Return the text read from every one of the records below, reproducing each line unchanged and in its original order. Omit the pictures from your answer.

Records shown: Begin

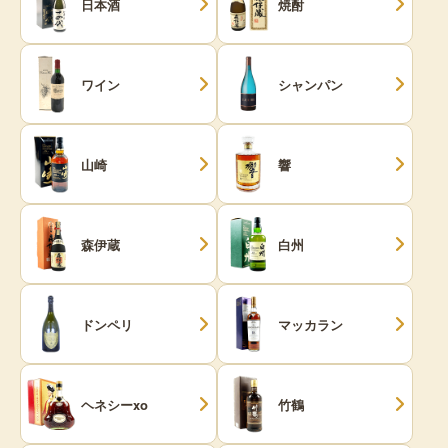
日本酒
焼酎
ワイン
シャンパン
山崎
響
森伊蔵
白州
ドンペリ
マッカラン
ヘネシーxo
竹鶴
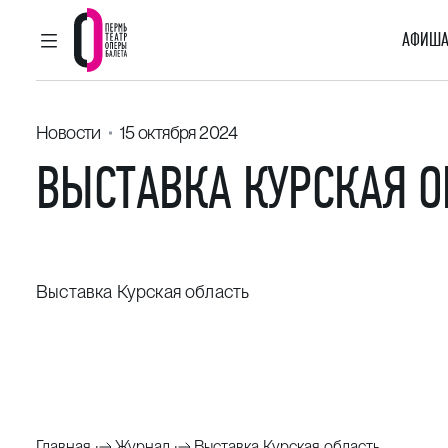
АФИША
ГЛАВНОЕ МЕНЮ
Пермский театр оперы и балета
Новости
15 октября 2024
ВЫСТАВКА КУРСКАЯ О
Выставка Курская область
Главная
Журнал
Выставка Курская область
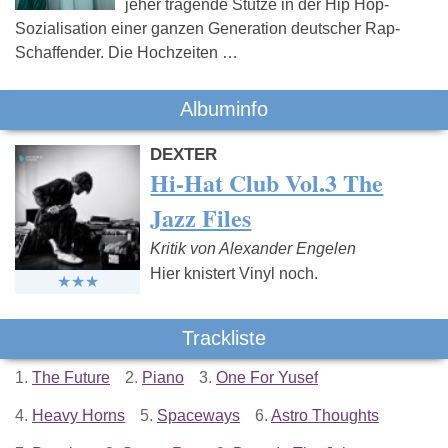
jeher tragende Stütze in der Hip Hop-
Sozialisation einer ganzen Generation deutscher Rap-
Schaffender. Die Hochzeiten …
Albuminfo
DEXTER
Hi-Hat Club Vol.3 The
Jazz Files
Kritik von Alexander Engelen
Hier knistert Vinyl noch.
Trackliste
1.
The Future
2.
Piano
3.
One For Yusef
4.
Heavy Horns
5.
Spaceways
6.
Astro Thoughts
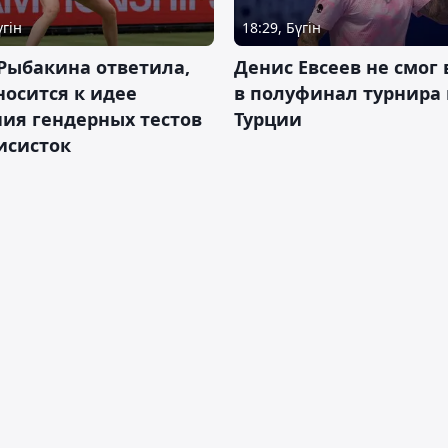
үгін
18:29, Бүгін
Рыбакина ответила,
Денис Евсеев не смог
носится к идее
в полуфинал турнира 
ия гендерных тестов
Турции
исисток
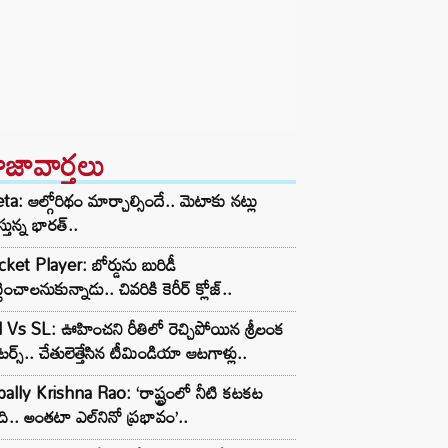
ాజావార్తలు
a: ఆల్గోరిథం మార్చాల్సిందే.. మెటాకు నట్లు
స్తున్న భారత్..
cket Player: బోర్డును బురిడీ
్టించాలనుకున్నాడు.. చివరికి కెరీర్ క్లోజ్..
 Vs SL: ఊహించని రీతిలో రెచ్చిపోయిన శ్రీలంక
ాటర్స్.. చేతులెత్తేసిన టీమిండియా ఆటగాళ్లు..
ally Krishna Rao: ‘రాష్ట్రంలో నీటి కటకట
ి.. అంతటా ఎల్‌నినో ప్రభావం’..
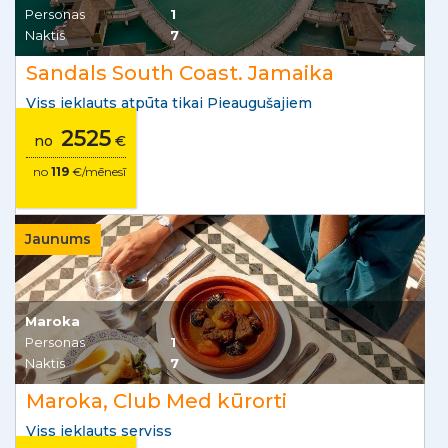
Personas
1
Naktis
7
Sandals South Coast. Jamaika
Viss iekļauts atpūta tikai Pieaugušajiem
2525
no
€
no
119
€/mēnesī
Jaunums
Maroka
Personas
1
Naktis
7
Maroka, Club Med kūrorti
Viss iekļauts serviss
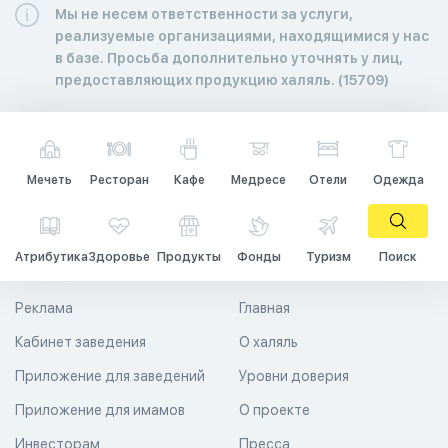
Мы не несем ответственности за услуги,
реализуемые организациями, находящимися у нас
в базе. Просьба дополнительно уточнять у лиц,
предоставляющих продукцию халяль. (15709)
Мечеть
Ресторан
Кафе
Медресе
Отели
Одежда
Атрибутика
Здоровье
Продукты
Фонды
Туризм
Поиск
Реклама
Главная
Кабинет заведения
О халяль
Приложение для заведений
Уровни доверия
Приложение для имамов
О проекте
Инвесторам
Пресса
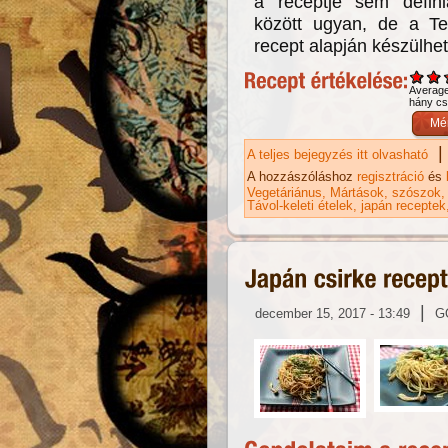
a receptje sem defini
között ugyan, de a Ter
recept alapján készülhet
Averag
hány csi
|
A teljes bejegyzés itt olvasható
Te
ta
A hozzászóláshoz
regisztráció
és
Vegetáriánus
Mártások, szószok
Távol-keleti ételek
japán receptek
|
december 15, 2017 - 13:49
G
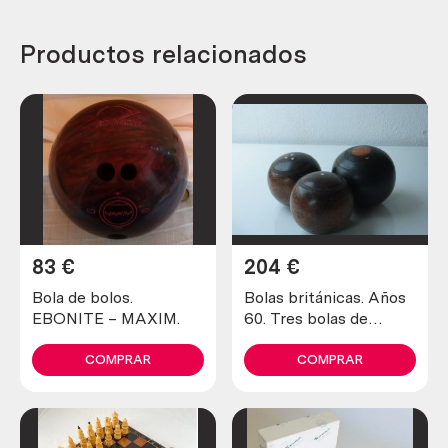
Productos relacionados
83
€
204
€
Bola de bolos.
Bolas británicas. Años
EBONITE – MAXIM.
60. Tres bolas de
bolera. Old bowls
COMPRAR
COMPRAR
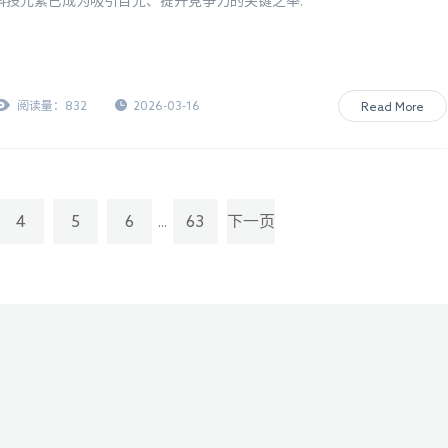
科技元素已成为吸引目光、提升竞争力的关键之举.
阅读量：832
2026-03-16
Read More
4
5
6
63
下一页
...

Records shown: End

Response —
日本酒
焼酎
ワイン
シャンパン
山崎
響
森伊蔵
白州
ドンペリ
マッカラン
ヘネシーxo
竹鶴
АФИША
ГЛАВНОЕ МЕНЮ
Пермский театр оперы и балета
Новости
15 октября 2024
ВЫСТАВКА КУРСКАЯ О
Выставка Курская область
Главная
Журнал
Выставка Курская область
jeher tragende Stütze in der Hip Hop-
Sozialisation einer ganzen Generation deutscher Rap-
Schaffender. Die Hochzeiten …
Albuminfo
DEXTER
Hi-Hat Club Vol.3 The
Jazz Files
Kritik von Alexander Engelen
Hier knistert Vinyl noch.
Trackliste
1.
The Future
2.
Piano
3.
One For Yusef
4.
Heavy Horns
5.
Spaceways
6.
Astro Thoughts
үгін
18:29, Бүгін
Рыбакина ответила,
Денис Евсеев не смог
носится к идее
в полуфинал турнира 
ия гендерных тестов
Турции
исисток
ాజావార్తలు
a: ఆల్గోరిథం మార్చాల్సిందే.. మెటాకు నట్లు
స్తున్న భారత్..
cket Player: బోర్డును బురిడీ
్టించాలనుకున్నాడు.. చివరికి కెరీర్ క్లోజ్..
 Vs SL: ఊహించని రీతిలో రెచ్చిపోయిన శ్రీలంక
ాటర్స్.. చేతులెత్తేసిన టీమిండియా ఆటగాళ్లు..
ally Krishna Rao: ‘రాష్ట్రంలో నీటి కటకట
ి.. అంతటా ఎల్‌నినో ప్రభావం’..
Personas
1
Naktis
7
Sandals South Coast. Jamaika
Viss iekļauts atpūta tikai Pieaugušajiem
2525
no
€
no
119
€/mēnesī
Jaunums
Maroka
Personas
1
Naktis
7
Maroka, Club Med kūrorti
Viss iekļauts serviss
Мы не несем ответственности за услуги,
реализуемые организациями, находящимися у нас
в базе. Просьба дополнительно уточнять у лиц,
предоставляющих продукцию халяль. (15709)
Мечеть
Ресторан
Кафе
Медресе
Отели
Одежда
Атрибутика
Здоровье
Продукты
Фонды
Туризм
Поиск
Реклама
Главная
Кабинет заведения
О халяль
Приложение для заведений
Уровни доверия
Приложение для имамов
О проекте
Инвесторам
Пресса
a receptje sem defini
között ugyan, de a Ter
recept alapján készülhet
Averag
hány csi
|
A teljes bejegyzés itt olvasható
Te
ta
A hozzászóláshoz
regisztráció
és
Vegetáriánus
Mártások, szószok
Távol-keleti ételek
japán receptek
|
december 15, 2017 - 13:49
G
Productos relacionados
83
€
204
€
Bola de bolos.
Bolas británicas. Años
EBONITE – MAXIM.
60. Tres bolas de
bolera. Old bowls
COMPRAR
COMPRAR
科技元素已成为吸引目光、提升竞争力的关键之举.
阅读量：832
2026-03-16
Read More
4
5
6
63
下一页
...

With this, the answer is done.